I opened the door to the plant offices and stepped through it, savoring the air-conditioned coolness. The door swung shut behind me, and the silence was loud. Gone was the whine of the machines, the buzz of the grinders, the roaring furnaces. They’d been replaced by the quiet sounds of typing, and a phone ringing somewhere behind one of the closed doors.

I walked down the hall, my boots leaving black footprints in my wake. Reaching Charlie’s office, I knocked on the door and waited. There was no answer, but I heard a voice inside, so I opened the door and peeked in.

Charlie was seated at the desk, his back to me while he talked on the phone. Without looking, he motioned for me to come in. I closed the door behind me, and stood there for a moment, unsure of what to do next. Finally, I sat down in one of the oversized chairs and tried not to eavesdrop.

“No, I don’t think it’s what needs to be done. For Christ’s sake, Steve, you’re talking about half my work force. Half! And yet you don’t expect me to cut production. The night shift is shorthanded as it is, and attrition on the day shift always goes up in the summer . . .”

I tuned him out and looked around. On the desk was a family portrait; Charlie, his wife, and their two kids. Both looked about my age, maybe a little younger. Pencil holder from one of our vendors. Stapler. Big computer with the company logo flashing as a screen saver. Coffee mug, also with the company logo. A Far Side calendar. In-and-out basket. A few assorted other items. All in all, it was much cleaner than my work area.

But what really caught my eye was the wooden desk plaque.

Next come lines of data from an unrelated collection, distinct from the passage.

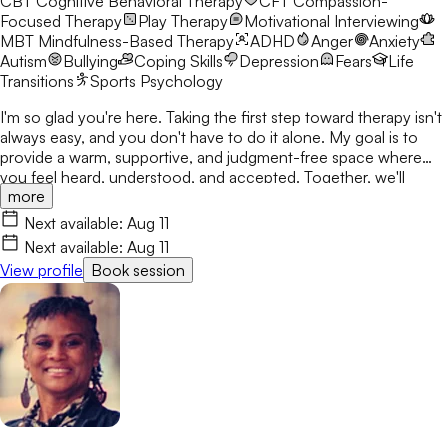
CBT
Cognitive Behavioral Therapy
CFT
Compassion-
Focused Therapy
Play Therapy
Motivational Interviewing
MBT
Mindfulness-Based Therapy
ADHD
Anger
Anxiety
Autism
Bullying
Coping Skills
Depression
Fears
Life
Transitions
Sports Psychology
I'm so glad you're here. Taking the first step toward therapy isn't
always easy, and you don't have to do it alone. My goal is to
provide a warm, supportive, and judgment-free space where
you feel heard, understood, and accepted. Together, we'll
more
navigate life's challenges using a compassionate, trauma-
informed approach, build on your strengths, and create
Next available:
Aug 11
meaningful, lasting change at a pace that feels right for you. I'm
Next available:
Aug 11
here to support you every step of the way.
View profile
Book session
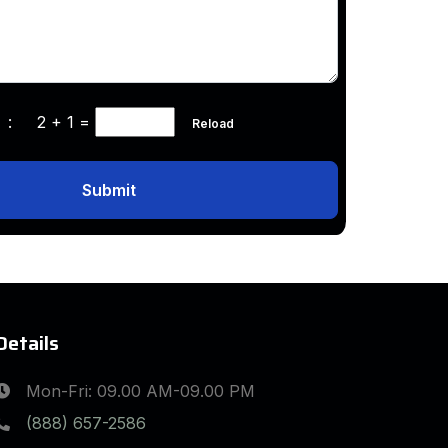
ha :
2 + 1
=
Reload
Submit
Details
Mon-Fri: 09.00 AM-09.00 PM
(888) 657-2586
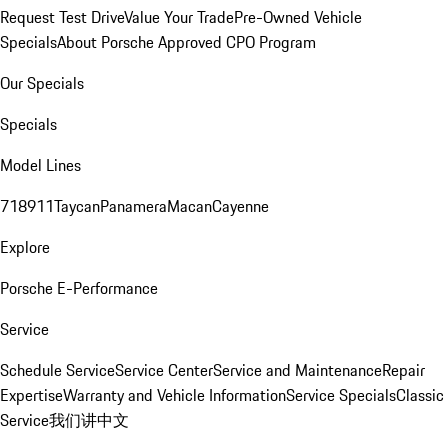
Request Test Drive
Value Your Trade
Pre-Owned Vehicle
Specials
About Porsche Approved CPO Program
Our Specials
Specials
Model Lines
718
911
Taycan
Panamera
Macan
Cayenne
Explore
Porsche E-Performance
Service
Schedule Service
Service Center
Service and Maintenance
Repair
Expertise
Warranty and Vehicle Information
Service Specials
Classic
Service
我们讲中文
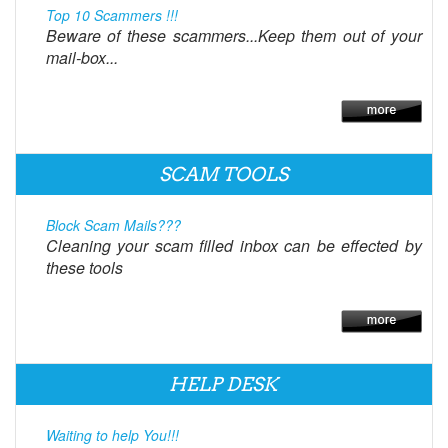
Top 10 Scammers !!!
Beware of these scammers...Keep them out of your
mail-box...
SCAM TOOLS
Block Scam Mails???
Cleaning your scam filled inbox can be effected by
these tools
HELP DESK
Waiting to help You!!!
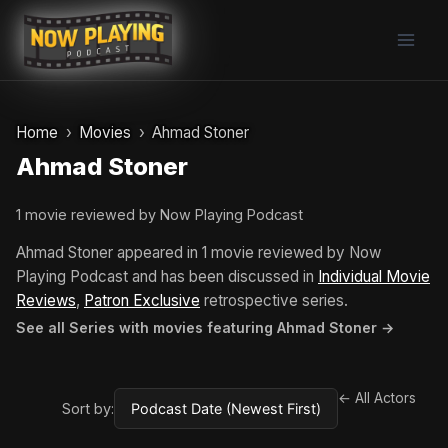
Skip
to
content
Home
Movies
Ahmad Stoner
Ahmad Stoner
1 movie reviewed by Now Playing Podcast
Ahmad Stoner appeared in 1 movie reviewed by Now
Playing Podcast and has been discussed in
Individual Movie
Reviews
,
Patron Exclusive
retrospective series.
See all Series with movies featuring Ahmad Stoner →
← All Actors
Sort by:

It read:

I have gone out to find myself.

If I should get here before I return,

please hold me until I get back.

“Fine,” Charlie continued. “That’s fine. No, I’m not being facetious, Steve. Whatever you say is how it goes. You’re the boss, right? And since you’re the boss, I’ll let you explain it to the media when they show up this afternoon.”

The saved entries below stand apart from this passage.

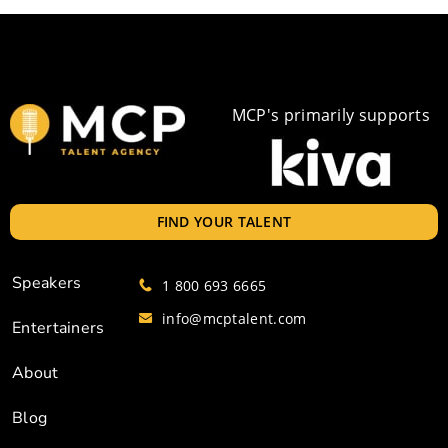
MCP's primarily supports
FIND YOUR TALENT
Speakers
1 800 693 6665
info@mcptalent.com
Entertainers
About
Blog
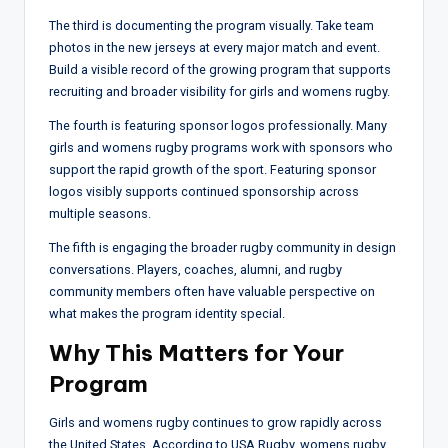
The third is documenting the program visually. Take team
photos in the new jerseys at every major match and event.
Build a visible record of the growing program that supports
recruiting and broader visibility for girls and womens rugby.
The fourth is featuring sponsor logos professionally. Many
girls and womens rugby programs work with sponsors who
support the rapid growth of the sport. Featuring sponsor
logos visibly supports continued sponsorship across
multiple seasons.
The fifth is engaging the broader rugby community in design
conversations. Players, coaches, alumni, and rugby
community members often have valuable perspective on
what makes the program identity special.
Why This Matters for Your
Program
Girls and womens rugby continues to grow rapidly across
the United States. According to USA Rugby, womens rugby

He slammed the phone down, then swiveled around in the chair to look at me.

I froze, gaping in shock. His face was . . .

“Sorry about that, Tom. That was the main office.”

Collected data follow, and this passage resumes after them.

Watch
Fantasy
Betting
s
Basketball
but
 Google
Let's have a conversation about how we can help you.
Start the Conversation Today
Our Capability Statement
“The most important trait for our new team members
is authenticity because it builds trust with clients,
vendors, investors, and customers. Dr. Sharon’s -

“That’s okay, Mr. Strauser.”

I stared at his face.

“Is it Tom, or Tommy, or Thomas? What do you prefer?”

“Tommy’s fine, sir.”

“I let your foreman know that I needed to see you, so he has somebody else running the Number Two machine.”

“Okay.”

I couldn’t take my eyes off him. He looked like a character from a Marvel comic book. His skin was pale, and his face and neck were covered with red and blue lines, like somebody had drawn on his skin with a Magic Marker. He stared back at me, and I tried to tear my eyes away, but couldn’t.

“Cancer,” he said, and I jumped in my seat.

“W-what?”

“Cancer. I’ve got cancer, Tommy. The blue and red lines on my face and neck. You’re staring at them. Don’t worry; everyone else has as well. It’s part of my treatment.”

“Oh.” Speechless, I felt like I was back in the doctor’s office again. “I’m sorry to hear that, Mr. Strauser.”

“Charlie, Tommy. Everybody calls me Charlie.”

“Well, that’s messed up, Charlie. I’m sorry to hear that you’re sick.”